Eine solche Gemeinde war die in Graz in der Steiermark, die zu den Regionen Österreichs gehörte, in denen sich seit dem Spätmittelalter keine Juden mehr aufhalten durften. Auch wenn sich seit der Mitte des 19. Jahrhunderts dieses Faktum änderte, blieb sie doch die einzig echte "Israelitische Kultusgemeinde" (IKG) - so die offizielle Bezeichnung - in der Steiermark bis zu ihrem Untergang in der NS-Zeit. Bedingt durch das Fehlen von nennenswerten und formell organisierten Nachbargemeinden sowie den Umstand, dass Graz die zweitgrößte Stadt innerhalb Österreichs (in den heutigen Grenzen) war, kam der IKG Graz regional einige Bedeutung zu.

Gerald Lamprecht, der selbst in Graz am Centrum für Jüdische Studien tätig ist, dürfte die Motivation zu seiner Untersuchung nicht nur in dem Umstand gefunden haben, dass eine monografische Darstellung der modernen Gemeindegeschichte bis zum ersten Weltkrieg bis dato nicht vorlag. Darüber hinaus sind alle Vorarbeiten, von denen es einige wenige zu Teilaspekten gibt, sicher nicht aus einem kultursoziologischen und kulturhistorischen Ansatz entstanden, wie ihn Lamprecht praktiziert. Das methodologisch-theoretische Rüstzeug dazu wird von ihm in einem längeren einleitenden Teil "Jüdische Identitäten" vorgestellt. In der Einleitung wäre eine Einordnung der eigenen Forschung in den Kontext bisheriger Untersuchungen sicher nicht fehl am Platz gewesen. Danach folgen fünf Hauptabschnitte, die stark strukturiert und teilweise dreifach untergliedert sind: "Juden - Nichtjuden", "Jüdische Zuwanderer - Jüdische Gemeinde", Konsolidierung - Jüdisches Leben", "Einheit und Vielfalt - Jüdische Vereine" sowie "Vom Leben in der Stadt". Innerhalb dieser Abschnitte wird die Gemeindegeschichte von Lamprecht umfassend vorgestellt, wobei er, ausgehend von seinem speziellen Ansatz, durchaus andere Akzente zu setzen versteht, als das von ähnlichen Lokalgeschichten sonst zu erwarten ist. Wer sich beim Lesen auf diesen ungewöhnlichen und sehr anspruchsvoll dargestellten Blickwinkel einlässt, wird einigen Gewinn aus der Lektüre ziehen. Auch wenn Lamprecht für seine Betrachtungen den lokalen Rahmen kaum verlässt, so geht er doch sehr intensiv auf die Wechselwirkungen zwischen der Gemeinde und der nichtjüdischen Umwelt ein.

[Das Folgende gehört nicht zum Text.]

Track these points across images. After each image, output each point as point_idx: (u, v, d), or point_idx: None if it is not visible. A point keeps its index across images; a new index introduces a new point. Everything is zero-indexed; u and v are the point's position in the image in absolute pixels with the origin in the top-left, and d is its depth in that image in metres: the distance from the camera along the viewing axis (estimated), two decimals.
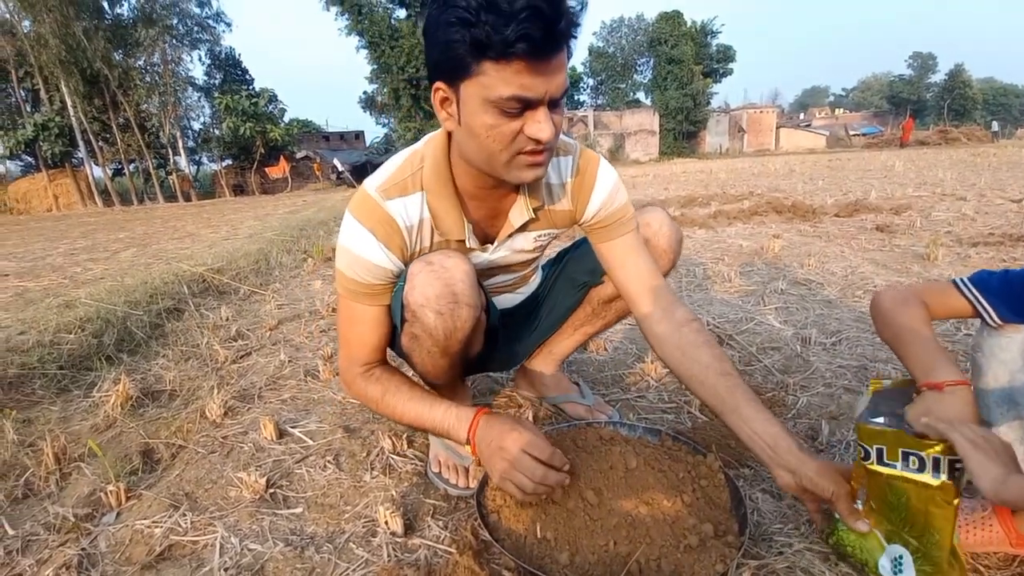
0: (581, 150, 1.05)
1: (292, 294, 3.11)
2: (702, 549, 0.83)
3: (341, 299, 1.03)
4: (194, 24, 20.84)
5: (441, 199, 0.95)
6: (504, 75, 0.72)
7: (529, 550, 0.87)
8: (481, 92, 0.74)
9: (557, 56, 0.73)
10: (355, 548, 0.99)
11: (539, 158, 0.82)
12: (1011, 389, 0.77)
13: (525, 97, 0.74)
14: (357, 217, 0.94)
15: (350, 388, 1.07)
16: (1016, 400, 0.76)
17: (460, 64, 0.74)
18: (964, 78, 43.99)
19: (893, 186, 6.25)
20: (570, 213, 1.06)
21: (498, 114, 0.76)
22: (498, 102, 0.74)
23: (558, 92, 0.76)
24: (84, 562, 1.00)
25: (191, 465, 1.32)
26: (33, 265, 4.77)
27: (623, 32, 35.96)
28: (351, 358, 1.05)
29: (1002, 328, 0.77)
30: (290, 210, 9.57)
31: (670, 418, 1.39)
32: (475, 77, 0.74)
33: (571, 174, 1.03)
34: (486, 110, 0.76)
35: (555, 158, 1.01)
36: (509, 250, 1.08)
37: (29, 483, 1.27)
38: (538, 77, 0.73)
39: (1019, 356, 0.75)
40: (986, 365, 0.79)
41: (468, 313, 0.93)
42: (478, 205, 0.99)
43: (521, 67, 0.71)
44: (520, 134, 0.78)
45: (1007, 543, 0.87)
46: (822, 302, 2.21)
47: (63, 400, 1.74)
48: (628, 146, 28.57)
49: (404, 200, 0.94)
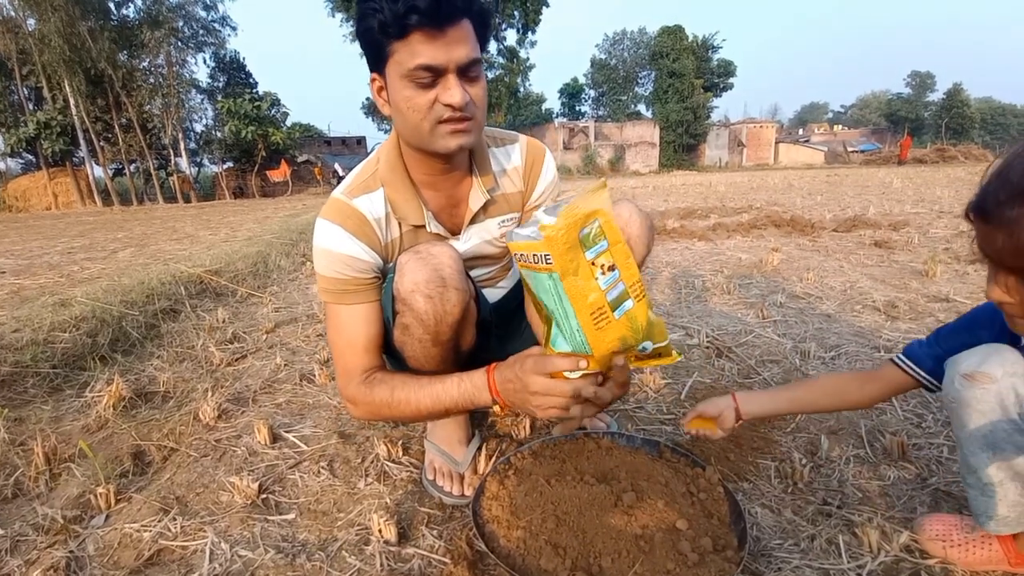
0: (527, 139, 1.15)
1: (290, 297, 3.10)
2: (701, 564, 0.81)
3: (327, 309, 1.04)
4: (200, 27, 20.92)
5: (397, 190, 1.01)
6: (410, 48, 0.82)
7: (525, 561, 0.85)
8: (397, 70, 0.84)
9: (454, 26, 0.82)
10: (347, 556, 0.98)
11: (460, 126, 0.89)
12: (992, 435, 0.78)
13: (430, 65, 0.82)
14: (327, 217, 1.00)
15: (356, 405, 1.01)
16: (998, 445, 0.78)
17: (379, 50, 0.84)
18: (962, 97, 44.32)
19: (891, 202, 6.28)
20: (521, 194, 1.15)
21: (414, 87, 0.85)
22: (409, 75, 0.83)
23: (464, 60, 0.84)
24: (72, 565, 0.98)
25: (183, 468, 1.30)
26: (30, 263, 4.75)
27: (625, 45, 36.31)
28: (348, 371, 1.02)
29: (975, 379, 0.78)
30: (290, 213, 9.56)
31: (669, 430, 1.38)
32: (391, 59, 0.84)
33: (520, 159, 1.13)
34: (404, 85, 0.85)
35: (503, 147, 1.12)
36: (479, 239, 1.12)
37: (19, 483, 1.25)
38: (439, 47, 0.81)
39: (997, 405, 0.76)
40: (965, 416, 0.80)
41: (457, 297, 0.95)
42: (435, 194, 1.05)
43: (420, 38, 0.81)
44: (436, 103, 0.86)
45: (1006, 563, 0.86)
46: (821, 316, 2.21)
47: (55, 399, 1.72)
48: (628, 158, 28.71)
49: (368, 196, 1.01)
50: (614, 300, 0.77)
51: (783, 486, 1.13)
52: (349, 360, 1.02)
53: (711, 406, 1.09)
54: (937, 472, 1.15)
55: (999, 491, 0.79)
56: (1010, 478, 0.78)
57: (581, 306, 0.76)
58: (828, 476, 1.15)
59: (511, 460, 1.09)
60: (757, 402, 1.08)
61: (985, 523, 0.83)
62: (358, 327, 1.01)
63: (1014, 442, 0.76)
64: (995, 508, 0.80)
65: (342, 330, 1.02)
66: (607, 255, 0.76)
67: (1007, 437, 0.76)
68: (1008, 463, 0.77)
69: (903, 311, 2.20)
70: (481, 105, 0.90)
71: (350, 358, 1.02)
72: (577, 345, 0.81)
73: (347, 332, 1.02)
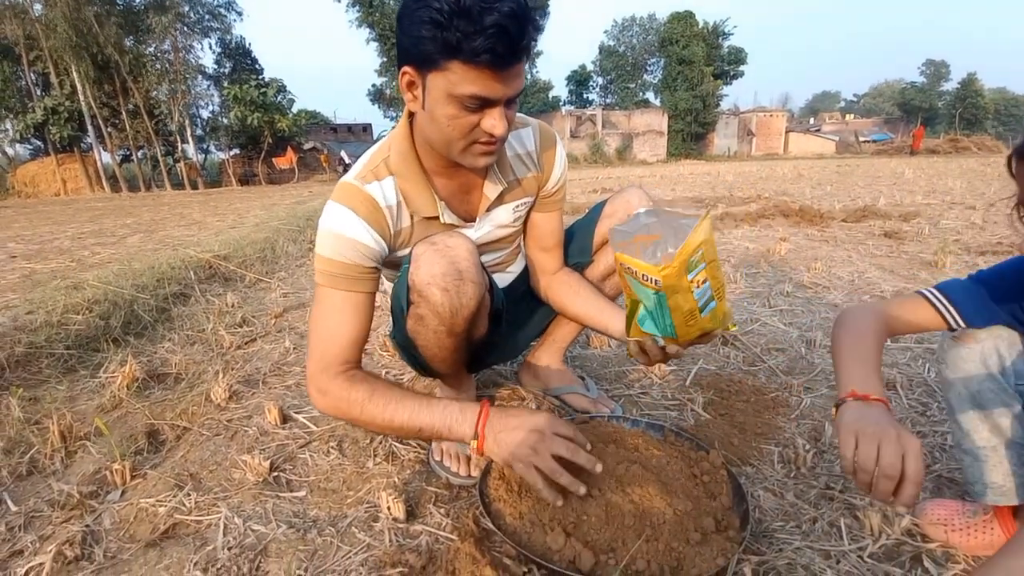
0: (539, 124, 1.14)
1: (297, 283, 3.12)
2: (703, 542, 0.83)
3: (318, 290, 0.98)
4: (206, 12, 20.83)
5: (409, 180, 1.00)
6: (469, 76, 0.79)
7: (530, 539, 0.87)
8: (446, 86, 0.81)
9: (517, 65, 0.81)
10: (357, 532, 1.00)
11: (491, 148, 0.90)
12: (980, 396, 0.80)
13: (486, 97, 0.82)
14: (338, 200, 0.98)
15: (324, 395, 0.95)
16: (985, 406, 0.79)
17: (429, 58, 0.80)
18: (976, 87, 43.55)
19: (902, 193, 6.22)
20: (537, 178, 1.14)
21: (459, 107, 0.83)
22: (461, 98, 0.81)
23: (514, 93, 0.85)
24: (88, 539, 1.01)
25: (196, 447, 1.33)
26: (41, 248, 4.80)
27: (634, 31, 35.74)
28: (325, 359, 0.95)
29: (960, 339, 0.79)
30: (296, 200, 9.58)
31: (673, 415, 1.39)
32: (442, 72, 0.80)
33: (535, 144, 1.12)
34: (449, 102, 0.83)
35: (516, 131, 1.10)
36: (492, 225, 1.12)
37: (34, 460, 1.28)
38: (499, 82, 0.81)
39: (981, 364, 0.78)
40: (952, 376, 0.82)
41: (473, 290, 0.95)
42: (447, 183, 1.04)
43: (485, 72, 0.79)
44: (477, 127, 0.86)
45: None
46: (828, 306, 2.20)
47: (70, 380, 1.76)
48: (636, 146, 28.45)
49: (379, 183, 0.99)
50: (703, 305, 0.86)
51: (786, 470, 1.14)
52: (329, 348, 0.95)
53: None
54: (940, 459, 1.16)
55: (992, 456, 0.80)
56: (1004, 444, 0.79)
57: (677, 314, 0.86)
58: (831, 462, 1.16)
59: None
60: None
61: (981, 492, 0.83)
62: (347, 317, 0.96)
63: (1002, 401, 0.78)
64: (988, 475, 0.81)
65: (330, 316, 0.96)
66: (704, 272, 0.84)
67: (994, 397, 0.78)
68: (998, 426, 0.79)
69: None
70: (511, 127, 0.92)
71: (331, 347, 0.96)
72: (664, 329, 0.90)
73: (335, 320, 0.96)
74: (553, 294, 1.25)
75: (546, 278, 1.26)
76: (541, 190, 1.16)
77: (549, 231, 1.22)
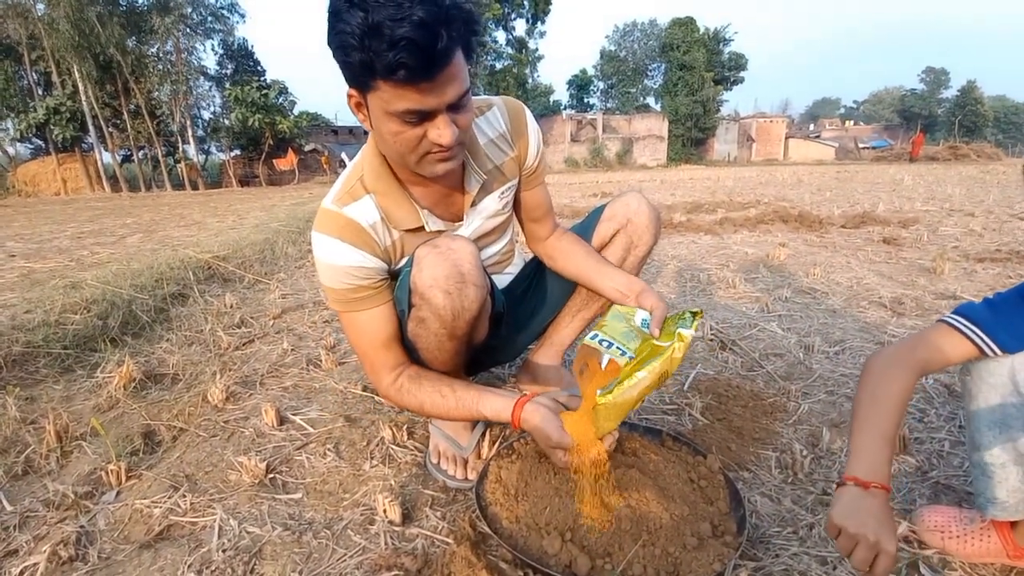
0: (504, 100, 1.11)
1: (296, 284, 3.12)
2: (700, 548, 0.83)
3: (341, 317, 1.04)
4: (208, 14, 20.89)
5: (387, 196, 0.99)
6: (396, 93, 0.76)
7: (527, 542, 0.87)
8: (381, 104, 0.79)
9: (444, 71, 0.76)
10: (353, 535, 1.00)
11: (446, 154, 0.87)
12: (1002, 412, 0.77)
13: (419, 110, 0.79)
14: (321, 231, 0.98)
15: (395, 400, 1.05)
16: (1007, 423, 0.77)
17: (358, 79, 0.78)
18: (976, 95, 43.67)
19: (901, 200, 6.23)
20: (516, 159, 1.13)
21: (400, 123, 0.81)
22: (398, 114, 0.79)
23: (455, 98, 0.80)
24: (82, 539, 1.01)
25: (192, 448, 1.33)
26: (40, 247, 4.80)
27: (635, 36, 35.87)
28: (376, 369, 1.04)
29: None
30: (296, 202, 9.58)
31: (671, 419, 1.39)
32: (374, 91, 0.78)
33: (504, 124, 1.09)
34: (389, 119, 0.81)
35: (483, 115, 1.07)
36: (482, 218, 1.12)
37: (29, 460, 1.28)
38: (428, 94, 0.77)
39: (1008, 380, 0.76)
40: (976, 389, 0.79)
41: (475, 293, 0.95)
42: (425, 190, 1.03)
43: (408, 87, 0.75)
44: (424, 138, 0.83)
45: (1004, 554, 0.87)
46: (826, 311, 2.20)
47: (66, 379, 1.75)
48: (636, 151, 28.51)
49: (357, 204, 0.99)
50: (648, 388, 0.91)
51: (783, 476, 1.14)
52: (375, 359, 1.03)
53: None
54: (938, 465, 1.16)
55: (1000, 473, 0.79)
56: (1013, 461, 0.78)
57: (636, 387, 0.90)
58: (829, 468, 1.16)
59: (514, 445, 1.11)
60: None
61: (984, 505, 0.83)
62: (377, 327, 1.01)
63: (1023, 419, 0.75)
64: (993, 490, 0.80)
65: (362, 335, 1.02)
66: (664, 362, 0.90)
67: (1016, 413, 0.76)
68: (1014, 444, 0.77)
69: (909, 307, 2.19)
70: (468, 127, 0.89)
71: (376, 357, 1.03)
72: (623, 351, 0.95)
73: (368, 335, 1.02)
74: (550, 259, 1.27)
75: (540, 244, 1.28)
76: (522, 169, 1.15)
77: (536, 203, 1.23)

Aus den ersten jüdischen Jahrmarktsbesuchern am Ende des 18. Jahrhunderts, die noch gegen den Widerstand der Stände nach Graz kamen, wurden schließlich im Verlauf der folgenden Jahrzehnte ortsansässige Juden, deren Interesse zur Errichtung einer offiziellen Gemeinschaft schließlich aus dem Bedürfnis des gemeinsamen (Er-)Lebens der Religion und Bräuche entstand. Schließlich führte der Umstand, dass in den ersten Jahrzehnten des 19. Jahrhunderts schon mehr als 50% der Jahrmarktshändler jüdisch waren, dazu, dass das Bedürfnis nach rituell reiner (koscherer) Nahrung der Händler während ihres Aufenthaltes in der Stadt befriedigt werden musste. Ab 1861 wurde daher ganz legal ein koscheres Restaurant in Graz geführt. In diesem wurden praktischerweise auch gleich die Gottesdienste der vor allem aus dem Burgenland und Ungarn stammenden Jahrmarktsbesucher unter Mitwirkung der ersten ortsansässigen Familien abgehalten, was schließlich die Keimzelle der 1863 konstituierten Kultusgemeinde werden sollte. Die Zeit der ersten Kontakte bis hin zur Etablierung wird von Lamprecht sehr überzeugend und fundiert dargestellt. Gut ausgeführt sind ebenfalls die Debatten seit dem Ende des 18. Jahrhunderts bis hin zur Etablierung der Gemeinde über die Fragen der Öffnung der Gesellschaft für die Juden. Damit verharrt die Darstellung nicht in der Innen- oder Außenperspektive, sondern bezieht beide Blickwinkel in die Betrachtungen ein.

Das weitere Wachstum der IKG wird von Lamprecht vor dem Hintergrund der starken Migration und Urbanisierung der Zeit analysiert, von der keineswegs nur die Juden profitierten. Die Kultussteuerlisten ab 1900 versetzten Lamprecht in die Lage, Rückschlüsse auf die Sozialstruktur der Gemeinde zu ziehen. Danach gab es, wie andernorts auch, nur eine kleine Oberschicht, dafür aber um die 50% Angehörige der Unterschicht: Die IKG unterschied sich nicht grundlegend von der allgemeinen Bevölkerung in Graz. Auch die Wohnsituation innerhalb der Stadtviertel wird gut dargestellt, wobei an dieser Stelle einer der kleinen technischen Mängel des Buches auftritt: Die Beigabe einer größeren und im Detail erkennbaren Übersichtskarte hätte Nichtkennern der Stadttopografie von Graz die Benutzung etwas erleichtert.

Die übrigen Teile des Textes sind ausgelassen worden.